Ahrar el-Şarkiya, Deyr ez-Zor vilayetinden Şeytat kabilesinden birçok savaşçıdan oluşuyor ve eski IŞİD üyelerini de içeriyor.
Dışişleri Bakanlığı sözcüsü Tammy Bruce, yaptığı bir basın toplantısında, “Geçici yönetimin, uzun bir insan hakları ihlalleri geçmişi ve IŞİD’e karşı mücadelemizi zayıflatma geçmişi olan bu kişiyi resmi bir pozisyona atama kararı ciddi bir hatadır. Bu atamayı desteklemiyoruz.” dedi.
Açıklama, "Ahrar el-Şarkiya, kuzeydoğu Suriye'de birçok sivil öldürmüş, sağlık çalışanlarına saldırmış, ayrıca kaçırmalar, işkenceler ve sivillerin özel mülklerinin zorla alınması gibi faaliyetlerde bulunmuştur," diye devam etti.
Bakan, yaptığı açıklamada, "Ahrar el-Şarkiya'nın, 2019 Ekim ayında Kürt siyasetçi Hevrin Halef ve korumalarının yasa dışı öldürülmesi gibi ciddi insan hakları ihlalleri geçmişi bulunmaktadır," dedi.
Ayrıca, Ahrar el-Şarkiya'nın "Halep dışında, 2018'den itibaren yüzlerce kişinin idam edilmesinin yaşandığı büyük bir hapishane kompleksi" bulundurduklarını ifade etti.
Hayes'in, bu hapishaneyi yönettiğini ve hapishanenin suç faaliyetlerini desteklediğini belirten Bakan, örgütün "Halep hapishanesini, İdlib ve Halep illerindeki tanınmış iş insanları ve muhalefet figürlerine yönelik geniş çaplı fidye kaçırma operasyonları düzenlemek için kullandığını" bildirdi.
ABD, 2021 yılında Hayes’e yaptırım uygulamış, kendisini ciddi insan hakları ihlalleri yapmakla suçlamıştı. Bu ihlaller arasında Ezidi kadın ve çocukların kaçırılması ve IŞİD ile bağlantılar yer alıyordu.
Suriye Demokratik Güçleri (SDG) sözcüsü Ferhat Şami, Hayes’in terfi etmesinin “kabul edilemez bir adım” olduğunu ve devlet kurumlarını lekeleyeceğini söyleyerek militanın yargılanmasını talep etti.

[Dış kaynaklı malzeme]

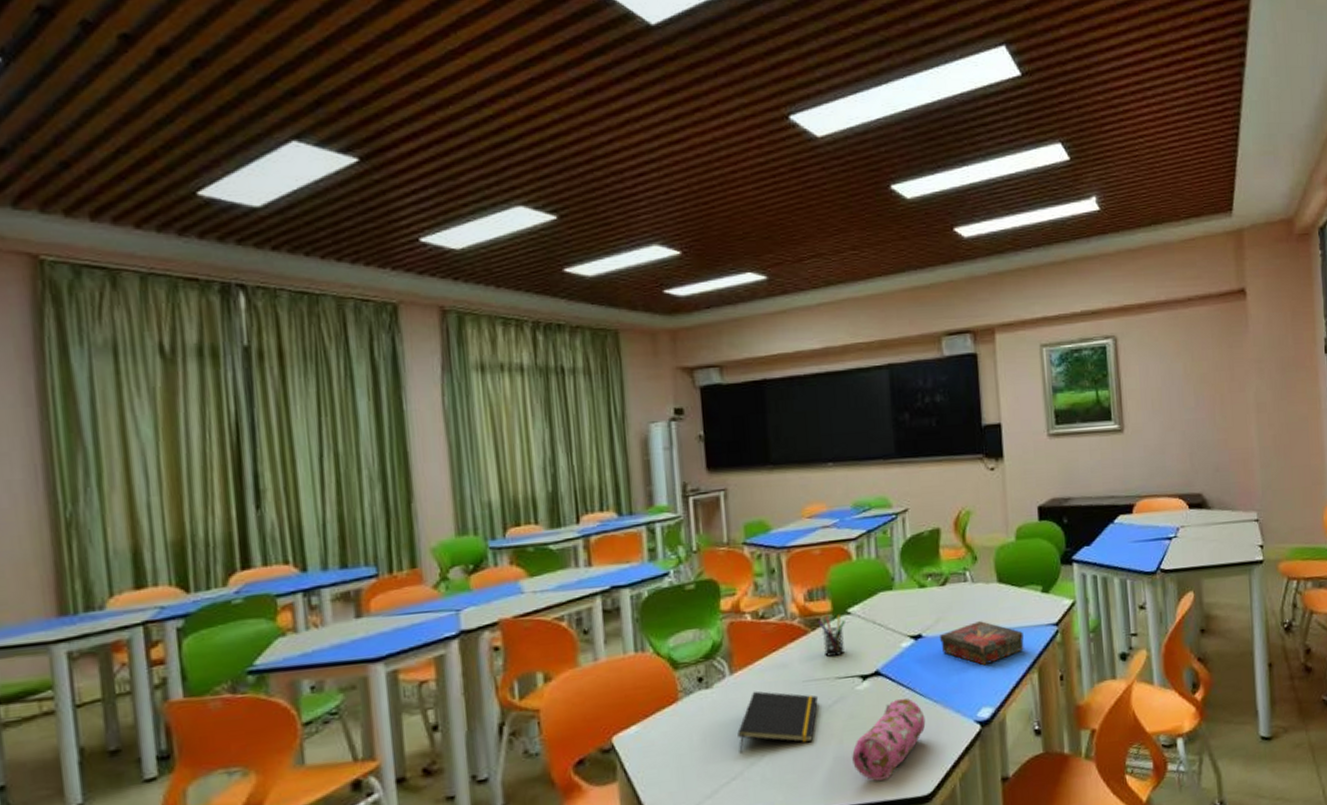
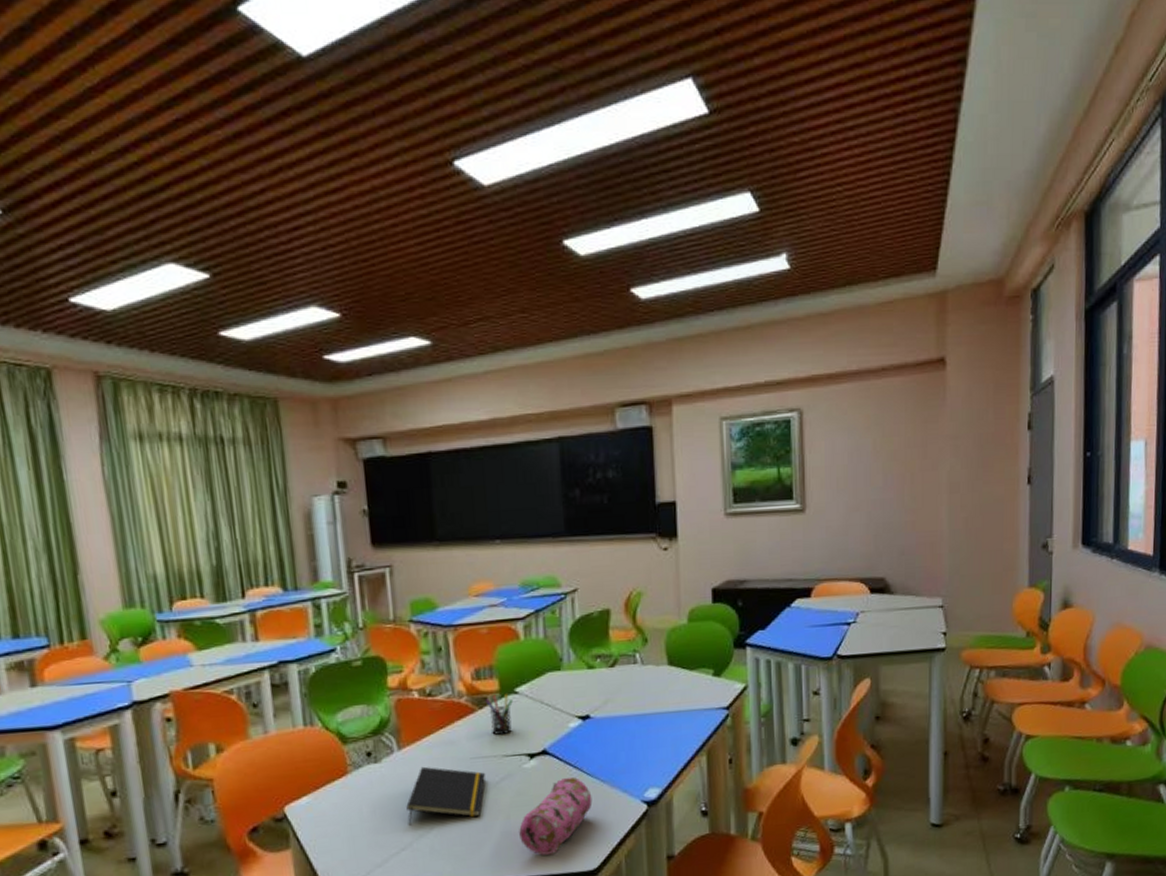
book: present [940,621,1024,666] -> none [608,703,693,748]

PYD öncülüğünde kurulan özerk yönetimin Kadın Koordinasyon Kurulu Başkanı Adalet Ömer, "Bir siyasi kurbanı öldüren ve cesedini tahrip eden birine nasıl resmi bir görev verilebilir?" dedi ve ekledi:
"Suriye yargısı, Suriye çatışmasının mağdurlarına adalet sağlamak için sorumluluklarını yerine getirmeli ve savaş suçları için sorumluları yargılamalı."
SDG, Mart ayında HTŞ ile bir anlaşma imzalayarak federal kurumlara entegrasyon sağlamak üzere bir anlaşma yapmıştı.
Aralık ayında Colani’nin ‘iktidara gelmesinin’ ardından, Batı Suriye'deki Alevi dini azınlığından kadınları köleleştirmek amacıyla kaçırmaların bir dalgası patlak verdi.
Bu hafta, Humus’ta, Suriye güvenlik güçlerinin de dahil olduğu, genç bir Alevi kadını, Mira Celal Tabat'ı kaçırma ve zorla evlendirme iddialarına ilişkin raporlar çıktı.
ABD ise, Suriye'de şimdi yeni bir adla yöneten HTŞ rejimine, Nusra Cephesi'ne ve IŞİD'e geçmişte verdiği desteğe rağmen atamayı eleştiriyor.
ABD, 2014'te kuzeybatı Irak'taki Musul şehrinin IŞİD'e teslim olmasına yardım etti.